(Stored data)
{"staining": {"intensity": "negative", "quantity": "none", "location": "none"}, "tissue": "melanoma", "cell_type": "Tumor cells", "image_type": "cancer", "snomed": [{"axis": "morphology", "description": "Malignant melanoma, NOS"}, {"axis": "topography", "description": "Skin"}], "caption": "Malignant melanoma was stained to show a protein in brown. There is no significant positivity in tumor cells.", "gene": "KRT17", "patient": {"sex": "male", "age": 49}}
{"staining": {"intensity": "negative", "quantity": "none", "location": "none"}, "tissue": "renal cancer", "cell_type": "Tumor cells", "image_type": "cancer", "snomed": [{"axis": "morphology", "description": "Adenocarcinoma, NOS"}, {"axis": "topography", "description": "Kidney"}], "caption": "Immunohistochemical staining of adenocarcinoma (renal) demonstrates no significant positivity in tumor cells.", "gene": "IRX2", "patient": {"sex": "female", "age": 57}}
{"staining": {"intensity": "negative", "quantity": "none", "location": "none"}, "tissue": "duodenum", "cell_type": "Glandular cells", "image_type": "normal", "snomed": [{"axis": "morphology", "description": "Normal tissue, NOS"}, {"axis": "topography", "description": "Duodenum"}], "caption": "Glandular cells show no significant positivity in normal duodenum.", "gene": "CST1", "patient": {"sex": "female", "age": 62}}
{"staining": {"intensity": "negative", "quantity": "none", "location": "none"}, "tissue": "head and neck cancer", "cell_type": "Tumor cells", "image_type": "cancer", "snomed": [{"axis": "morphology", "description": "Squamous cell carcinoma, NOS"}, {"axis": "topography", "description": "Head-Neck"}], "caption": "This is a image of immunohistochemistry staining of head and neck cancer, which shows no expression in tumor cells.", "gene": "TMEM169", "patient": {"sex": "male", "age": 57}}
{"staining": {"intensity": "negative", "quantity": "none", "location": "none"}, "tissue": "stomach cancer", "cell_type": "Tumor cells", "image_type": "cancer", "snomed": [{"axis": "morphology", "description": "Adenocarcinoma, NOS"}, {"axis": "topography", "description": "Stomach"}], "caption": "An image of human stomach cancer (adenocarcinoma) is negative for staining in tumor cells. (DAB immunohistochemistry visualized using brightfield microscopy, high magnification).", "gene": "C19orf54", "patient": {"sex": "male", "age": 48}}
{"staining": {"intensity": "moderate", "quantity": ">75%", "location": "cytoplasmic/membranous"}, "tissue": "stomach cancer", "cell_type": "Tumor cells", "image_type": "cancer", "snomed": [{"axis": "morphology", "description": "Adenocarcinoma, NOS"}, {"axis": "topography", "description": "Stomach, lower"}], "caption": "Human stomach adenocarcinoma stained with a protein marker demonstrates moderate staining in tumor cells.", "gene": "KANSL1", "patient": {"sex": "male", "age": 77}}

* Problem requirements:
Up to and including the line with "image of immunohistochemistry", transcribe the entries above exactly, starting from their first line.

* Exercise response:
{"staining": {"intensity": "negative", "quantity": "none", "location": "none"}, "tissue": "melanoma", "cell_type": "Tumor cells", "image_type": "cancer", "snomed": [{"axis": "morphology", "description": "Malignant melanoma, NOS"}, {"axis": "topography", "description": "Skin"}], "caption": "Malignant melanoma was stained to show a protein in brown. There is no significant positivity in tumor cells.", "gene": "KRT17", "patient": {"sex": "male", "age": 49}}
{"staining": {"intensity": "negative", "quantity": "none", "location": "none"}, "tissue": "renal cancer", "cell_type": "Tumor cells", "image_type": "cancer", "snomed": [{"axis": "morphology", "description": "Adenocarcinoma, NOS"}, {"axis": "topography", "description": "Kidney"}], "caption": "Immunohistochemical staining of adenocarcinoma (renal) demonstrates no significant positivity in tumor cells.", "gene": "IRX2", "patient": {"sex": "female", "age": 57}}
{"staining": {"intensity": "negative", "quantity": "none", "location": "none"}, "tissue": "duodenum", "cell_type": "Glandular cells", "image_type": "normal", "snomed": [{"axis": "morphology", "description": "Normal tissue, NOS"}, {"axis": "topography", "description": "Duodenum"}], "caption": "Glandular cells show no significant positivity in normal duodenum.", "gene": "CST1", "patient": {"sex": "female", "age": 62}}
{"staining": {"intensity": "negative", "quantity": "none", "location": "none"}, "tissue": "head and neck cancer", "cell_type": "Tumor cells", "image_type": "cancer", "snomed": [{"axis": "morphology", "description": "Squamous cell carcinoma, NOS"}, {"axis": "topography", "description": "Head-Neck"}], "caption": "This is a image of immunohistochemistry staining of head and neck cancer, which shows no expression in tumor cells.", "gene": "TMEM169", "patient": {"sex": "male", "age": 57}}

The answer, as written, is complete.